Haushaltsplan 2013: Plant die Türkei Einschnitte bei den öffentlichen Ausgaben?

Abschaffung der Studiengebühren, Anhebung der Rente und Milch für Schüler: Die „überraschenden“ Ausgaben dieses Jahres haben das Haushaltsbudget gesprengt. Jetzt muss gespart werden. Das Finanzministerium erarbeitet nach eigenen Angaben derzeit ein detailliertes Sparprogramm. Die Ausgaben an öffentliche EInrichtungen sollen sich demnach nur auf „dringende“ Fälle beschränken.

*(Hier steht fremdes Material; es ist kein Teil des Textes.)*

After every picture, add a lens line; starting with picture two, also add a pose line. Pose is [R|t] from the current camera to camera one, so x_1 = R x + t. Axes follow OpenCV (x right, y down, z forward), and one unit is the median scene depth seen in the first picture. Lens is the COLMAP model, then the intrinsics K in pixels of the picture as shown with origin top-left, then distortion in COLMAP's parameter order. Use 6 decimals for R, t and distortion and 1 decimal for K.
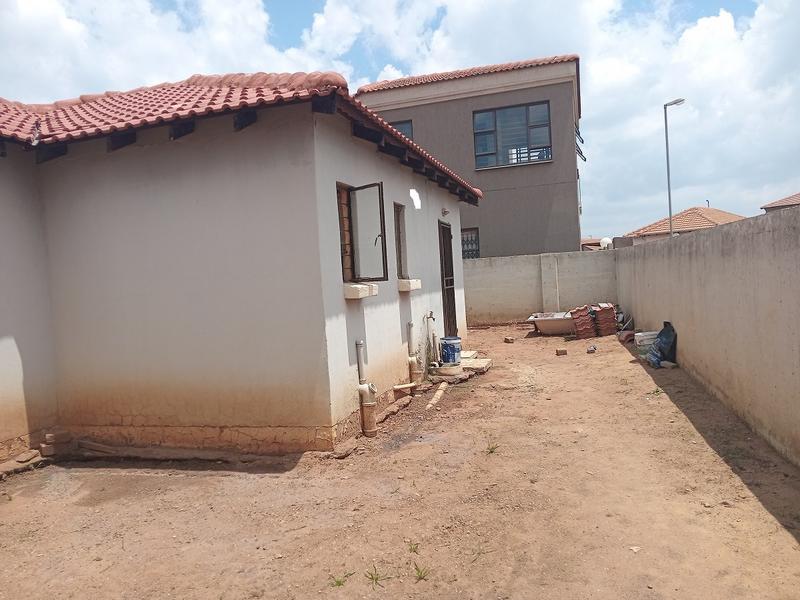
lens RADIAL K [[611.5, 0, 405.6], [0, 611.5, 299.1], [0, 0, 1]] dist [0.105400, -0.196255]
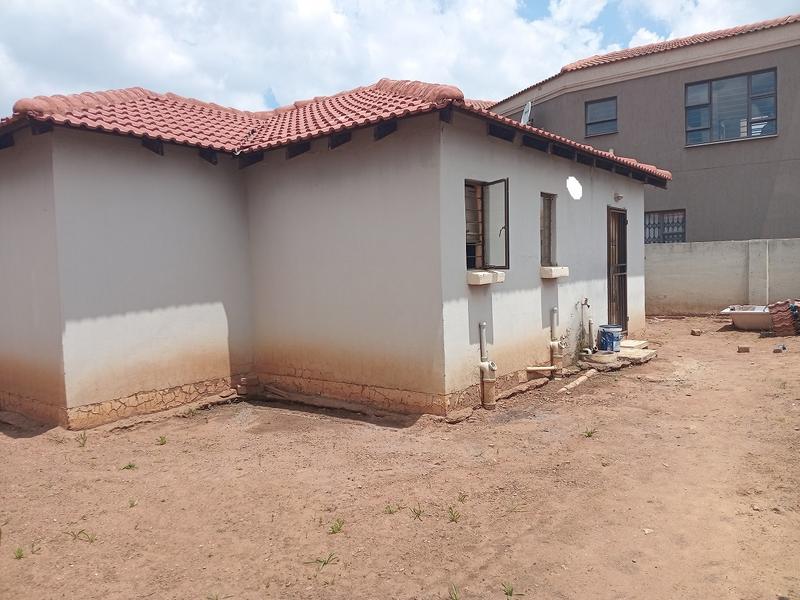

2013 muss auch die Türkei ein striktes Sparprogramm einhalten. Das Finanzministerium will die Ausgaben auf einige wenige Projekte beschränken. Doch wie kann es sein, dass die Regierung gleichzeitig weitere Milliarden-Projekte ankündigt?

Die Wachstumszahlen stagnieren nun auch in der Türkei langsam. Das Land ist zwar nicht so stark von der Eurokrise betroffen, doch beeinflusst diese trotzdem die Wirtschaft der Türkei. Aktuell verkündet das Finanzministerium, dass im kommenden Jahr ein strikter Sparplan eingehalten werden solle. Dieser werde derzeit vorbereitet, berichtet die Tageszeitung „Star“. Außer strategisch wichtigen Projekten, würden keine neuen zugelassen werden. Ursprünglich war ein Haushaltsbudget von 381 Milliarden Lira angesetzt gewesen. Doch das sei aufgrund unvorhergesehener Ausgaben nicht mehr realistisch.

Auch 2012 konnte das Ziel von 350 Milliarden Lira nicht eingehalten werden. Es ist klar, dass das Budget gesprengt wird, doch wie hoch es tatsächlich ausfallen wird, wird noch nicht bekannt gegeben. Die Anhebung der Tarife im öffentlichen Dienst seien beispielsweise überraschend gewesen und nicht in den Haushaltsplan des laufenden Jahres einbezogen worden, erklärte Finanzminister Mehmet Şimşek.

Türkische Logik? Sparmaßnahmen vs. Milliarden-Projekte

Die Ausgaben für öffentliche Einrichtung seien derzeit im Gespräch. Bisher habe man sich darauf geeinigt, dass „dringende“ sowie „strategische Projekte“ bevorzugt behandelt werden würden. Aufgrund von „sozialpolitischen“ Entscheidungen, dazu gehöre die Abschaffung der Studiengebühren, die Milchverteilung an Schüler (hier) sowie die Anhebung der Renten, sei es jedoch auch 2013 schwer, das geplante Budget beizubehalten. Das Ministerium arbeite nun daran, doch noch unter 400 Milliarden zu bleiben.

Die türkische Regierung kündigt allerdings ein Milliarden-Projekt nach dem anderen an. Das größte Vorhaben dürfte dabei die Modernisierung des Landes darstellen. Landesweit sollen alte Gebäude durch erdbebensichere ersetzt werden (hier). Hinzu kommen Energievorhaben, die die Türkei unabhängiger von Importen machen sollen (hier) sowie das geplante Finanzzentrum in Istanbul, wodurch es die Metropole mit New York oder London aufnehmen können soll. Neben der Regierung beteiligen sich allerdings auch Investoren an den Projekten. Doch wie schnell diese verwirklicht werden können, bleibt angesichts des neuen Sparkurses fraglich.